(Scene image comparisons)
- Opening Delimiter -

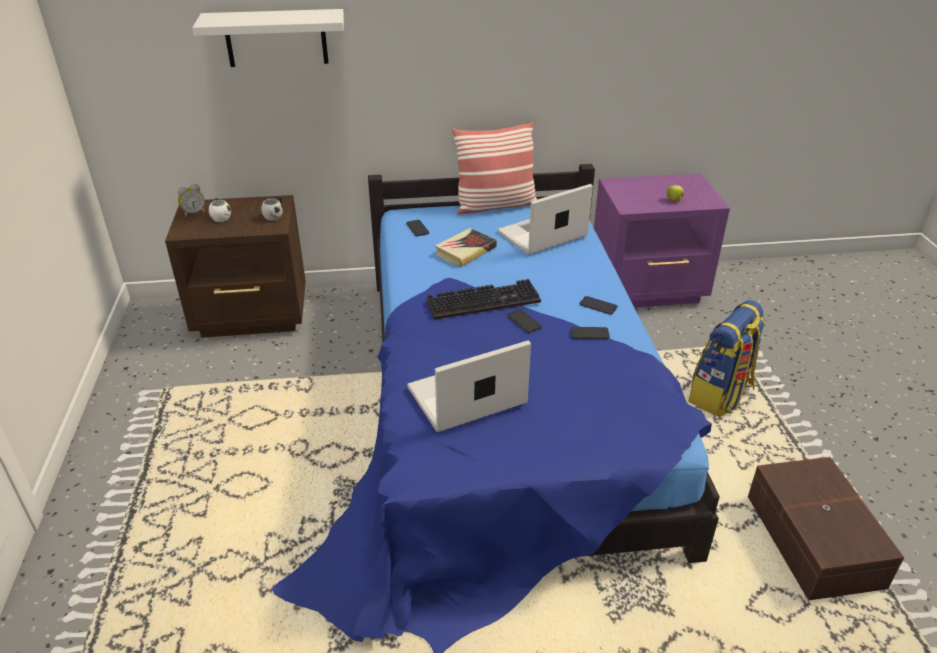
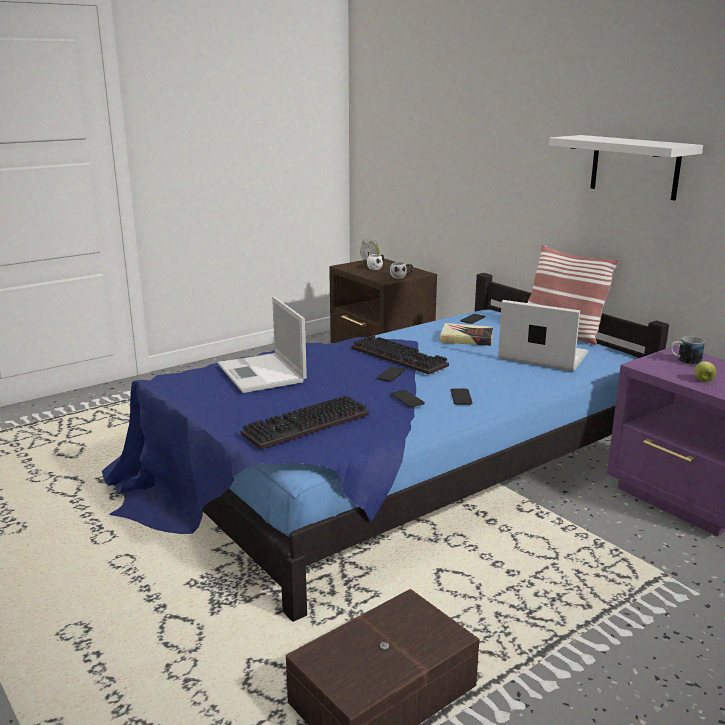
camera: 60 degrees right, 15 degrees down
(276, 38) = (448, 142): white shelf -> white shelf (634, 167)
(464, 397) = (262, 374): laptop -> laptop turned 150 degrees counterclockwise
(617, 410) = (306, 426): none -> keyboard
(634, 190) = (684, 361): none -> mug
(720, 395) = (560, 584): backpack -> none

- Closing Delimiter -
- Opening Delimiter -

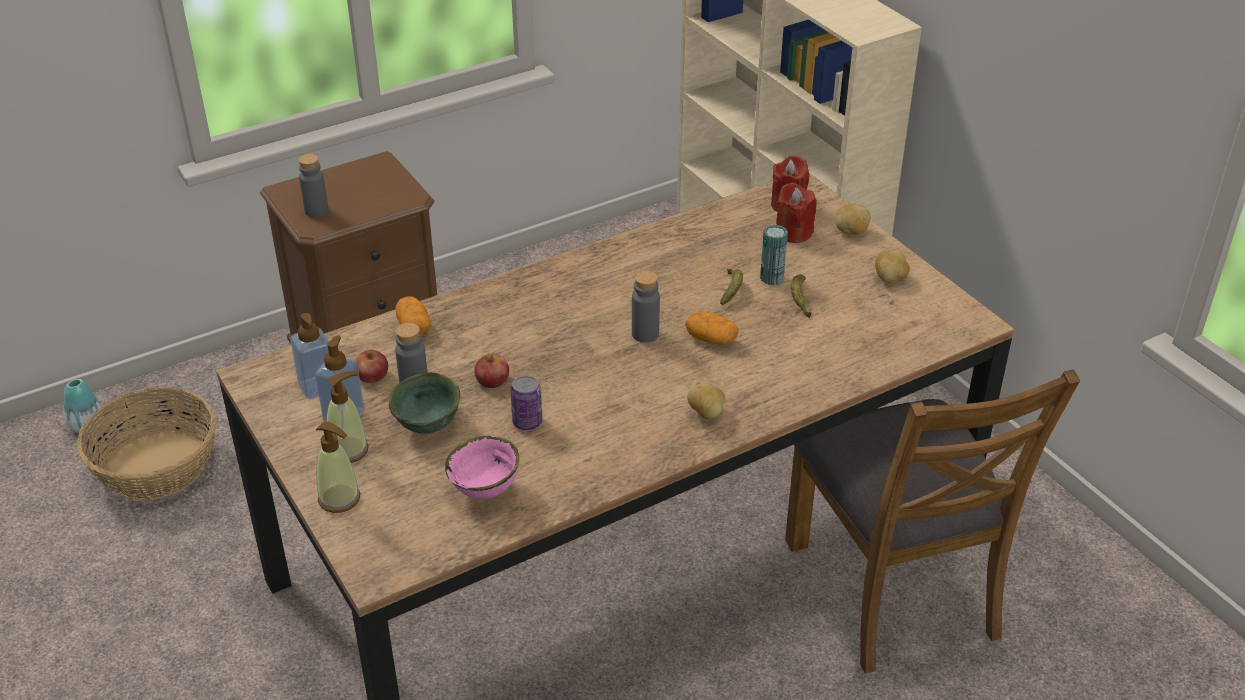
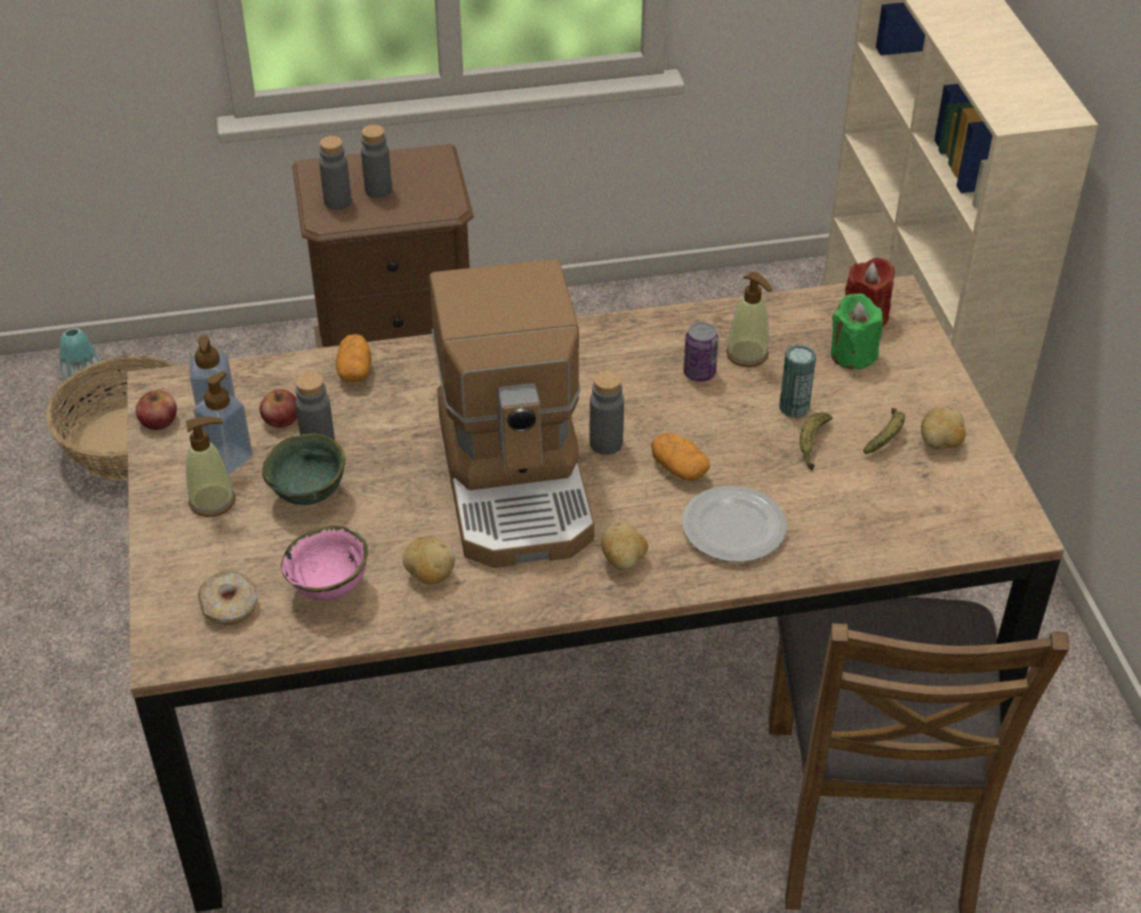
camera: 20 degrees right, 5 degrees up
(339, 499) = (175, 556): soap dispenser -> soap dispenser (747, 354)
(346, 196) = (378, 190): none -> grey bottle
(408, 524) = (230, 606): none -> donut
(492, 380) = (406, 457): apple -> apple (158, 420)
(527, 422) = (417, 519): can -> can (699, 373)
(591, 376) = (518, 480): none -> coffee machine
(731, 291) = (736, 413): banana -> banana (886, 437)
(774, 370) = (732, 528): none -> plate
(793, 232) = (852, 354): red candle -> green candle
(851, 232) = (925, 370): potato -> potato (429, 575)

- Closing Delimiter -

- TASK DESCRIPTION:
Could you restate word for word the lines above, from the one that contains "(408, 524) = (230, 606): none -> donut" through the one that contains "(851, 232) = (925, 370): potato", and no others?

- RESULT OF THE TASK:
(408, 524) = (230, 606): none -> donut
(492, 380) = (406, 457): apple -> apple (158, 420)
(527, 422) = (417, 519): can -> can (699, 373)
(591, 376) = (518, 480): none -> coffee machine
(731, 291) = (736, 413): banana -> banana (886, 437)
(774, 370) = (732, 528): none -> plate
(793, 232) = (852, 354): red candle -> green candle
(851, 232) = (925, 370): potato -> potato (429, 575)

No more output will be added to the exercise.